Justice Reinvestment in Iowa
Like many states responding to the COVID-19 pandemic, Iowa criminal justice stakeholders implemented changes to maintain public health and safety. These efforts were reflected in the following changes in the state’s criminal justice trends:
- Initial decreases in the state prison population between March and September 2020, followed by a slow rebound to early 2020 levels that continues to keep facilities over capacity
- Increases in the community-based corrections (CBC) population, which is now larger than it was before the pandemic
- Supervision revocations—especially those due to new arrests—that still account for more than half of all prison admissions
Now, nearly two years into the pandemic, state leaders in Iowa have launched a bipartisan, interbranch effort to answer the following questions:
- Have recent changes that were implemented in response to the pandemic had a positive, negative, or neutral impact on public safety and CBC operations?
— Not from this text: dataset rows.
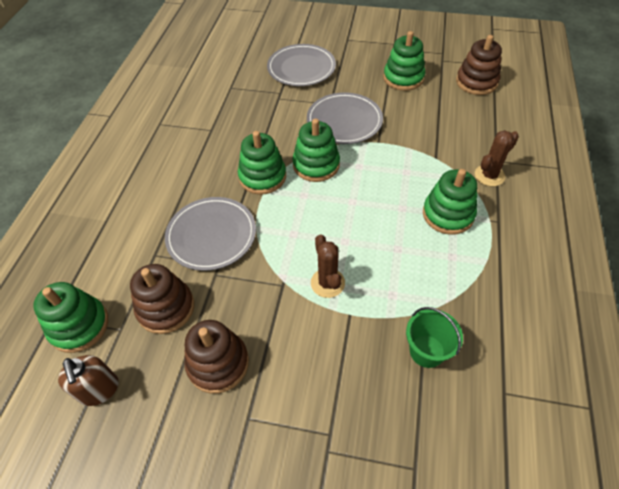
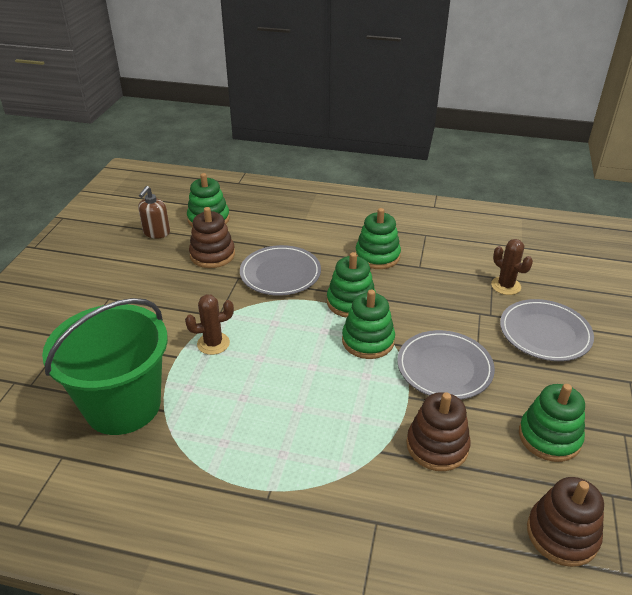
camera: 90 degrees right, 15 degrees down
(99, 390) = (156, 233): brown soap dispenser -> brown soap dispenser turned 45 degrees counterclockwise
(218, 363) = (157, 282): brown stacking toy -> brown stacking toy (437, 446)
(427, 351) = (123, 405): green bucket -> green bucket, size x2.24
(448, 214) = (284, 448): green stacking toy -> green stacking toy (377, 256)
(489, 175) = (347, 506): brown cactus -> brown cactus (505, 286)

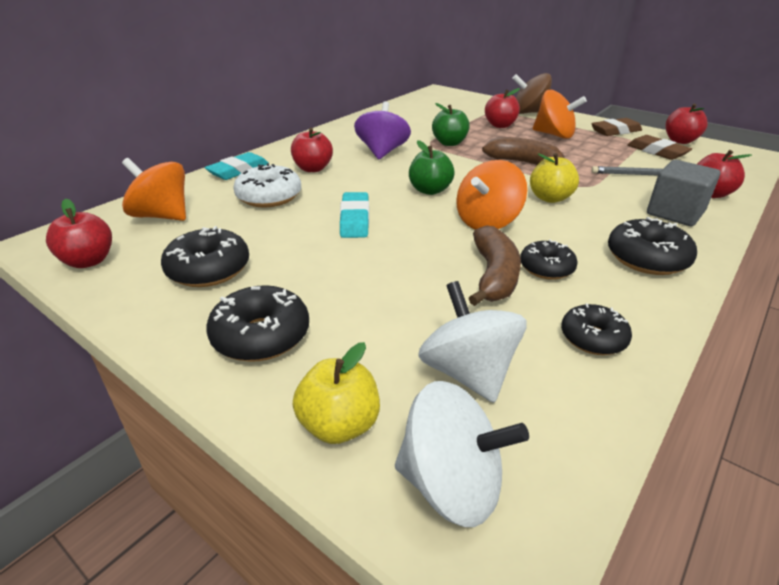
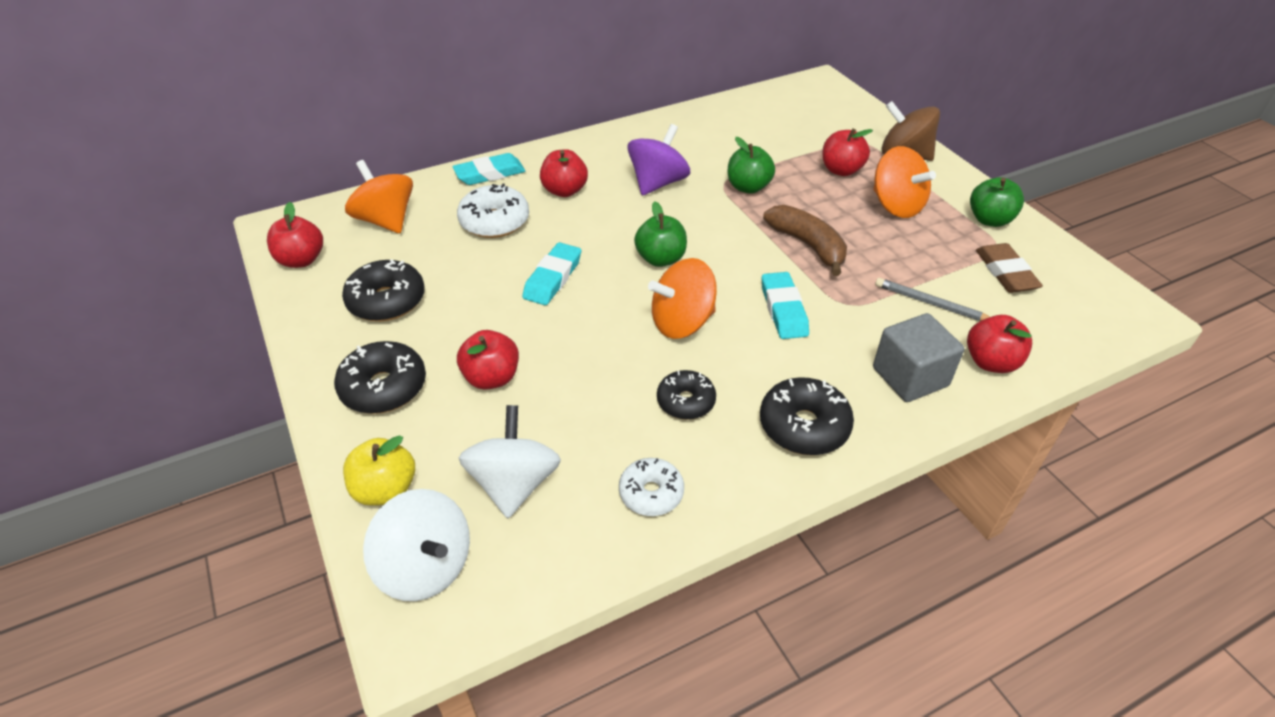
camera: 25 degrees right, 10 degrees up
(494, 276) = (626, 393): brown banana -> none
(550, 198) = (783, 310): yellow apple -> turquoise eraser
(593, 338) = (651, 493): black donut -> white donut
(615, 131) = (989, 220): brown eraser -> green apple
(680, 141) = (1064, 262): red apple -> red apple (491, 378)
- Should IDOC and CBC agencies continue or enhance these new procedures to increase the ability of staff to successfully supervise individuals in the community?
- Do IDOC and CBC need any specific resources or better procedures (training, technology, treatment services, etc.) to successfully supervise individuals in the community?
- To maximize potential benefits and resources, what data-driven recommendations (administrative or legislative) may be needed to improve clients’ chances of success in the community?
In 2021, state leaders requested support from the U.S. Department of Justice’s Office of Justice Programs, Bureau of Justice Assistance (BJA) and The Pew Charitable Trusts (Pew) to innovatively use the Justice Reinvestment Initiative to answer the questions above. As public-private partners in the federal JRI program, BJA and Pew approved Iowa state leaders’ request and asked the CSG Justice Center to provide intensive technical assistance.
CSG Justice Center staff are collecting and analyzing available data and will conduct a comprehensive assessment of community supervision practices. CSG Justice Center staff will also engage criminal justice stakeholders and guide a Justice Reinvestment Oversight Committee in developing appropriate recommendations on whether the state should continue or enhance revocation-reduction efforts and whether specific resources are needed in addition to any administrative or legislative recommendations that enhance officers’ ability to successfully supervise clients in the community.
The state’s Justice Reinvestment Oversight Committee will guide the project. Administrative and/or legislative recommendations will be available for the committee’s consideration in the summer of 2022. Approved recommendations—if applicable—will then be provided to the legislature.